What Contracts are Subject to the Fee Disclosure Requirements?

Contracts executed on or after December 27, 2021 must comply. FASB 2021-03 clarifies that the date on which a contract or arrangement is entered into between an agent or broker and a plan fiduciary is the date the contract or arrangement was “executed.” For example:

  • A plan fiduciary enters into a new service contract with an agent on December 15, 2021, for the plan year beginning on January 1, 2022. The service contract will be treated as having been “executed” on December 15, 2021, which is prior to December 27, 2021, so that the contract will not be subject to the new compensation disclosure requirements;
  • A plan fiduciary enters into a new service contract with an agent on December 29, 2021, for the plan year beginning on January 1, 2022. The service contract will be treated as having been “executed” on December 29, 2021, so the contract will be subject to the new compensation disclosure requirements.

For an agent or broker that enters into a contract or arrangement with a plan fiduciary through use of a “broker of record” (BOR) agreement, the date the contract or arrangement will be considered “entered into” is the earlier of the date on which the BOR agreement is submitted to the insurance carrier or the date on which a group application is signed for insurance coverage for the following plan year, provided that the submission or signature is done in the ordinary course and not to avoid ERISA disclosure obligations.

What Constitutes a Good Faith, Reasonable Interpretation?
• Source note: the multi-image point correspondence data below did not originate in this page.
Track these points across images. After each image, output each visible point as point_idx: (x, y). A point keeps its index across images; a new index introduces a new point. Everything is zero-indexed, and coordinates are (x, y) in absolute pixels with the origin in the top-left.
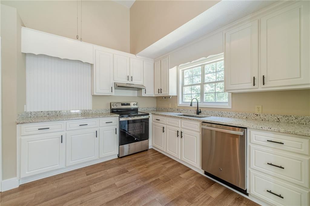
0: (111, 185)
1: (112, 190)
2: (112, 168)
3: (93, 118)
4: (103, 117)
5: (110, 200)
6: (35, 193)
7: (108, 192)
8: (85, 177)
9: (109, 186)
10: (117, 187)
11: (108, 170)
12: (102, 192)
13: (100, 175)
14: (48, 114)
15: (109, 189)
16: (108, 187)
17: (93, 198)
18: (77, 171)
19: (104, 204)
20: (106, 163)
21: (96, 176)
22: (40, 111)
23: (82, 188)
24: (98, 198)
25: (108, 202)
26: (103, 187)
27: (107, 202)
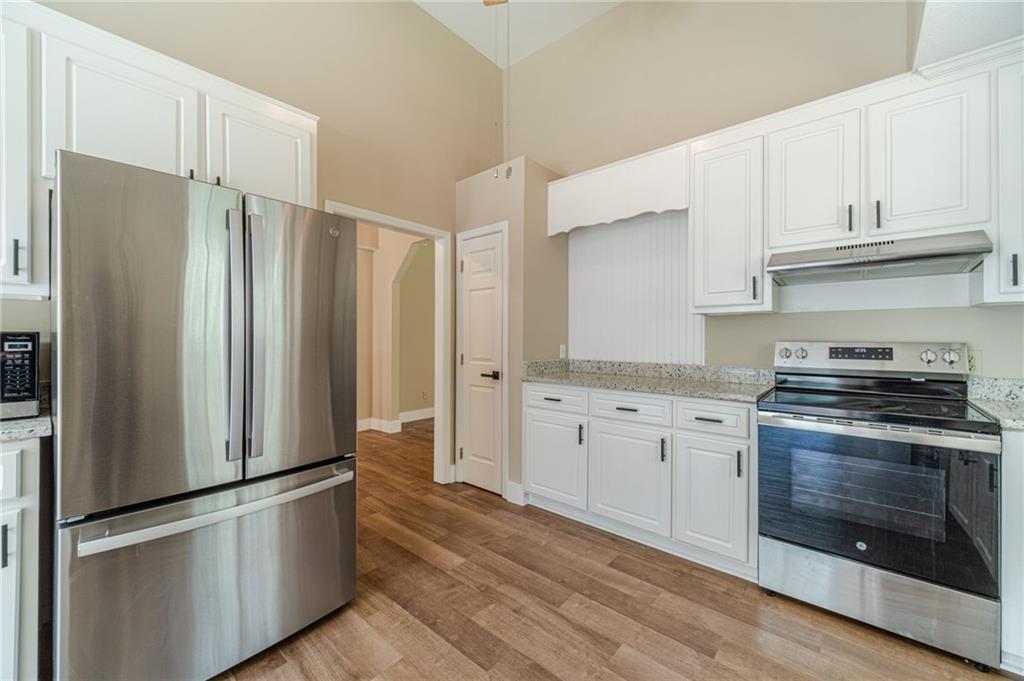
0: (607, 639)
1: (588, 654)
2: (685, 597)
3: (652, 392)
4: (685, 395)
5: (549, 668)
6: (516, 531)
7: (575, 647)
8: (599, 565)
9: (601, 636)
10: (608, 660)
11: (665, 595)
12: (570, 630)
13: (632, 587)
14: (599, 368)
15: (587, 643)
16: (597, 634)
17: (540, 624)
18: (613, 539)
19: (529, 659)
20: (695, 573)
21: (622, 582)
22: (587, 359)
23: (563, 582)
24: (545, 633)
25: (539, 666)
26: (589, 623)
27: (539, 662)
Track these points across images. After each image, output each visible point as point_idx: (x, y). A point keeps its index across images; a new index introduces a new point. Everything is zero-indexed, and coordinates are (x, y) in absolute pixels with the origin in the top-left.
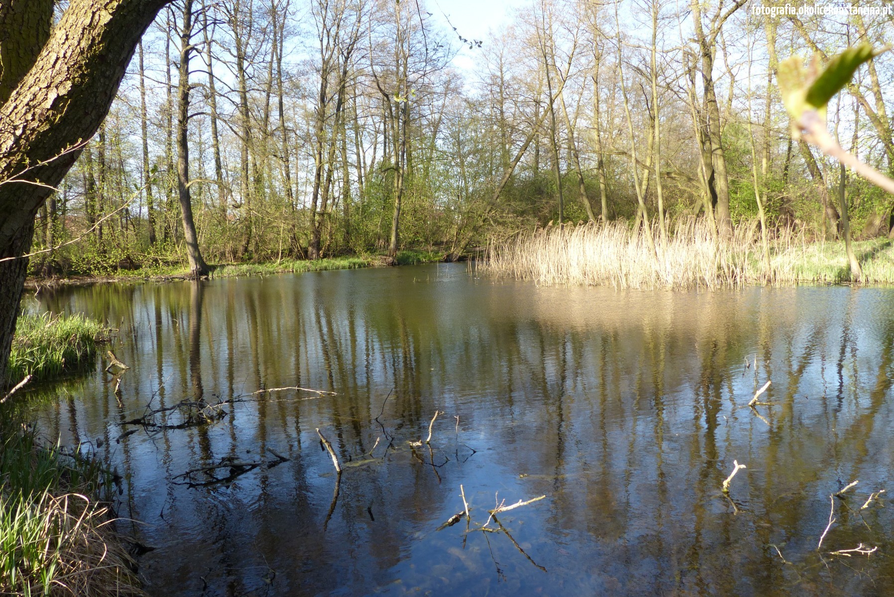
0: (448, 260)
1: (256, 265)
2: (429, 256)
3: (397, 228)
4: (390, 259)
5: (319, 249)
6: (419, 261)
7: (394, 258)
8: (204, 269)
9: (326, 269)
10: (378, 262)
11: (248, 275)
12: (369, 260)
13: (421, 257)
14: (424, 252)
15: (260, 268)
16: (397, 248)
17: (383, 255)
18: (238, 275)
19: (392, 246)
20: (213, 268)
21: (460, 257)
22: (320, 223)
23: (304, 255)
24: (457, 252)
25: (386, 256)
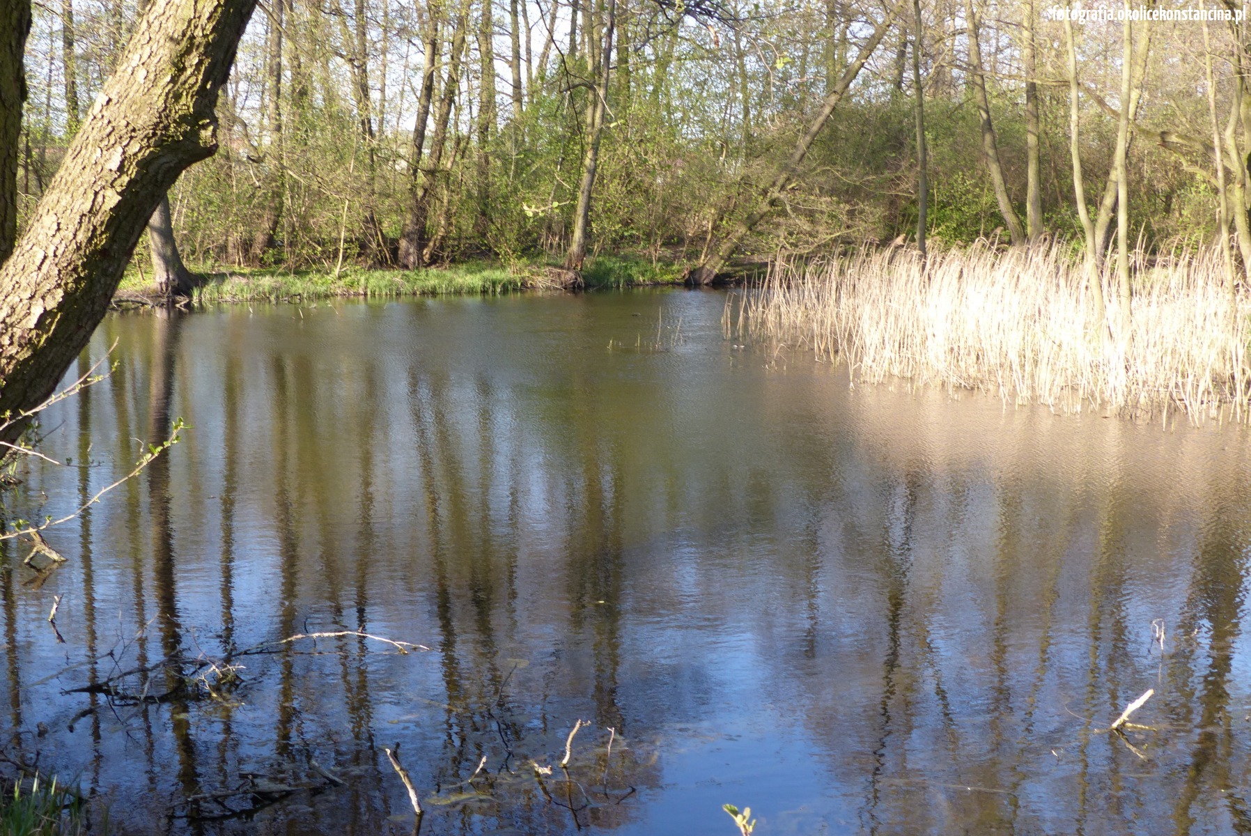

Additional FAQs contained in FASB 2021-03 provide guidance on what may constitute a good faith, reasonable interpretation, clarifying that:

  • The Fee Disclosure Requirements apply all group health plans except QSHERAs. This includes insured and self-insured (including grandfathered plans) plans, regardless of size. It also includes excepted benefit plans, such as limited scope dental and vision plans.
  • Covered service provides are not limited to those who are licensed or market themselves as “brokers” or “consultants.” The DOL specifically warns that service providers who receive, or expect to receive, indirect compensation from third parties in connection with advice, recommendations, or referrals regarding any of the listed sub-services should be prepared to explain why they are not a covered service provider.
  • Covered service providers may look to DOL regulations on pension plan disclosures for guidance. Although group health plans and pension plans have different types of compensation arrangements, much of the terminology and requirements are identical for the two sets of disclosure rules.
  • When the specific amount of compensation is not known in advance of contracting, anticipated compensation may be described using a formula, per capita charge, or other reasonable method. Disclosure of compensation in ranges may be reasonable in certain circumstances. Generally, more specific (rather than less specific) compensation disclosure is preferred when it can be furnished without undue burden.

DISCLAIMER: Because of the generality of this update, the information provided herein may not be applicable in all situations and should not be acted upon without specific legal advice based on particular situations.